In Roman Catholic Europe, the baroque was the art of the Counter-Reformation, but it was also a tool of political, in particular monarchical, power. Swirling apotheoses, horrifying martyrdoms and throbbing ecstasies used high emotion to capture believers’ hearts.
For the Sun King and his Stuart admirers, classical mythology more obliquely projected the divine right of kings, while also suggesting stability and prosperity. This last was despite the fact that the principal ingredient of the style, in painting and architecture – and perhaps also music – was the illusion of movement.

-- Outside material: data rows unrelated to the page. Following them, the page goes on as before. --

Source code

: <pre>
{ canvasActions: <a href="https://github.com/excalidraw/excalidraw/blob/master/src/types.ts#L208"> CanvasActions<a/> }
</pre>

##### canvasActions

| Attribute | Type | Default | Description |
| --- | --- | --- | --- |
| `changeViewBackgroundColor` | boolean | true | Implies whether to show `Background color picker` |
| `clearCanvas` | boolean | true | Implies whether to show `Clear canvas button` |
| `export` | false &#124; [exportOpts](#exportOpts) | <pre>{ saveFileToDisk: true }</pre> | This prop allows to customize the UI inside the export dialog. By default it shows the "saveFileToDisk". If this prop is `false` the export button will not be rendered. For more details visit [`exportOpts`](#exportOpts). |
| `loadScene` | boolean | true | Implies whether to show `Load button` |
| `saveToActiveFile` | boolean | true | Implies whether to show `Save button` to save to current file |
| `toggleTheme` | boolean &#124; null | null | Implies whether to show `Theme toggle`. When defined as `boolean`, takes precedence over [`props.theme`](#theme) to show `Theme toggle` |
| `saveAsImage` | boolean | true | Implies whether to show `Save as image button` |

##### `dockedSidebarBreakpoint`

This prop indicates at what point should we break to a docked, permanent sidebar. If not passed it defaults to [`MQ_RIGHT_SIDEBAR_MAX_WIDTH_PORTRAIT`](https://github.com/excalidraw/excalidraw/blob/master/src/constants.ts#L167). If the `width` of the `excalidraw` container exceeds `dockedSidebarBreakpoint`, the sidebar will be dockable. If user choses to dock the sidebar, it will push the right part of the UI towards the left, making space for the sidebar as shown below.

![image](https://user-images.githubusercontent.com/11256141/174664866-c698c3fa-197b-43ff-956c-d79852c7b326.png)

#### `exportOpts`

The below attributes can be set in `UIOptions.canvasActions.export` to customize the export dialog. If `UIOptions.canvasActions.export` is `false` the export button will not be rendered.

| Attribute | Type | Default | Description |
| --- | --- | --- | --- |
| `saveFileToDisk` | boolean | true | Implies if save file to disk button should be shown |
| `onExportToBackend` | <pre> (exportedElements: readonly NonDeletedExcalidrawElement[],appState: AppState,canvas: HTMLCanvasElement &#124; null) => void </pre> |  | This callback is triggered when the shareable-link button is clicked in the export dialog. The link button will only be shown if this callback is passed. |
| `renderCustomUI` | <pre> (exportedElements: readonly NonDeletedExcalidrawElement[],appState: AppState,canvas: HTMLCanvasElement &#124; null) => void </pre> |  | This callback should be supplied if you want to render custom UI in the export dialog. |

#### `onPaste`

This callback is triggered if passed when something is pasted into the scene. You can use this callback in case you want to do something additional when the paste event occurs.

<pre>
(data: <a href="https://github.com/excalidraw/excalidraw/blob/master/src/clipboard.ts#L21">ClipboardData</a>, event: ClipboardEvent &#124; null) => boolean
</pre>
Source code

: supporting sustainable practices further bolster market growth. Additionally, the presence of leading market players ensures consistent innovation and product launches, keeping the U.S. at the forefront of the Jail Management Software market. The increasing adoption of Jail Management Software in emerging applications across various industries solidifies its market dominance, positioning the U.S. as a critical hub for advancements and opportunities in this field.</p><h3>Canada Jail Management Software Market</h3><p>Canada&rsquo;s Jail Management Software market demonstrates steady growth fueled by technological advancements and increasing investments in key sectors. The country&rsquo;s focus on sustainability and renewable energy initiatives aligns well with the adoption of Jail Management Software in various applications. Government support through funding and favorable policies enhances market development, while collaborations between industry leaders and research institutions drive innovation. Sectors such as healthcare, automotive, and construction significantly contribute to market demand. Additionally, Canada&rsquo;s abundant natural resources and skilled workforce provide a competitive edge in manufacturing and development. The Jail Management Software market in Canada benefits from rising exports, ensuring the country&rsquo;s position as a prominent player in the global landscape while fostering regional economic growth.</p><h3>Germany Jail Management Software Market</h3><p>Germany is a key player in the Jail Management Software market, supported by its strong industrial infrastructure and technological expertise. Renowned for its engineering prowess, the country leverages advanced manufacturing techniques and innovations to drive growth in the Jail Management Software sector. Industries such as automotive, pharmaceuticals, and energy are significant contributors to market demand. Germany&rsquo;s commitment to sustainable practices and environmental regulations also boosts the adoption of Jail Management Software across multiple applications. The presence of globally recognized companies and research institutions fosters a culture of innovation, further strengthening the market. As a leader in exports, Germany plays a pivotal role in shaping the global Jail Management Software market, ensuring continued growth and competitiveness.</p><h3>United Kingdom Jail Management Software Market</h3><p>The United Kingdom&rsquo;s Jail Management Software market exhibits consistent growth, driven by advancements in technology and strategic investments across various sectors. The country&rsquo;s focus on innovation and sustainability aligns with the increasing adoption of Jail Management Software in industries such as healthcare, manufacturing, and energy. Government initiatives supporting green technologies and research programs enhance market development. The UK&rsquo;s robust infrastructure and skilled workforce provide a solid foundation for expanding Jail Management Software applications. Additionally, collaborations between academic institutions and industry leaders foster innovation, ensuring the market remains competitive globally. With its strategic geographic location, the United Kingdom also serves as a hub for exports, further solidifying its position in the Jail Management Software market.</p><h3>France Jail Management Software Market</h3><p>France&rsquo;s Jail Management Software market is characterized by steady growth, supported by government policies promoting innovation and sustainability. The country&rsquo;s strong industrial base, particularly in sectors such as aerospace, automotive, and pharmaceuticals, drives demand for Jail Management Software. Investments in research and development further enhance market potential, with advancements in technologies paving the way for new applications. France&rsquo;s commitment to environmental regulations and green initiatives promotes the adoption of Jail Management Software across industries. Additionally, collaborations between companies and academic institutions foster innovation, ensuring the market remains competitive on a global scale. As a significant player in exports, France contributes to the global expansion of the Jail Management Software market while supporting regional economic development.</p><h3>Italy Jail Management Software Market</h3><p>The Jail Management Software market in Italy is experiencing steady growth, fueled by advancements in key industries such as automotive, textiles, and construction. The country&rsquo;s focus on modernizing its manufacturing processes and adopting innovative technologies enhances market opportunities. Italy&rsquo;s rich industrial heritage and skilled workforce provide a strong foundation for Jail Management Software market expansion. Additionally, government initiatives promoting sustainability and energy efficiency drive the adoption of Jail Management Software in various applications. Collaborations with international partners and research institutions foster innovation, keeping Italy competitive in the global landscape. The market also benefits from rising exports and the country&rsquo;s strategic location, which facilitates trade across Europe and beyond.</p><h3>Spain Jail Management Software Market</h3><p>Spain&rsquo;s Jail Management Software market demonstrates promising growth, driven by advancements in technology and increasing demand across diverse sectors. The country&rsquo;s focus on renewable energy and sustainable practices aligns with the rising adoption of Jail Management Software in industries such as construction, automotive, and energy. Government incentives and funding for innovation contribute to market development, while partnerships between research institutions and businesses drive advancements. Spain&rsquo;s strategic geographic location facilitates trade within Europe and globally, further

For the aristocracy as well as the monarchs, in the words of the curators, ‘Mythological mural paintings, which frequently carried contemporary political messages, were designed to overwhelm spectators and impress upon them the power, taste and leadership of their owners.’
Just as their father had used Rubens and Van Dyck to advertise the glory of the dynasty, so his sons brought in foreign masters such as the mural painters
Verrio and Laguerre, the portraitists Lely and Kneller, and the marine-painting Van de Veldes as the advertising agents of their regimes.
This exhibition examines the different artistic expressions of the religions. It also presents less obviously baroque themes, such as still life, a glory of the Dutch 17th-century Golden Age. It must be remembered here that ‘still’ means not unmoving, but silent. More obviously, baroque is trompe l’oeil and there are magnificent examples, such as carvings by Grinling Gibbons and Sir James Thornhill’s designs for the paintings in the dome of St Paul’s Cathedral.
The great palace and country-house murals cannot be there. But there are models, designs and pictures of buildings (including Bifrons Park, pictured above) in what was one of the greatest periods of British architecture. It was a period of warfare, continuously after 1688, and so much attention will be paid to baroque as propaganda in heroic portraits and battle scenes.
As in politics, so in art, the Hanoverian succession in 1714 marks a turning point, from royal to aristocratic parliamentary rule and from baroque to rococo and neo-palladianism.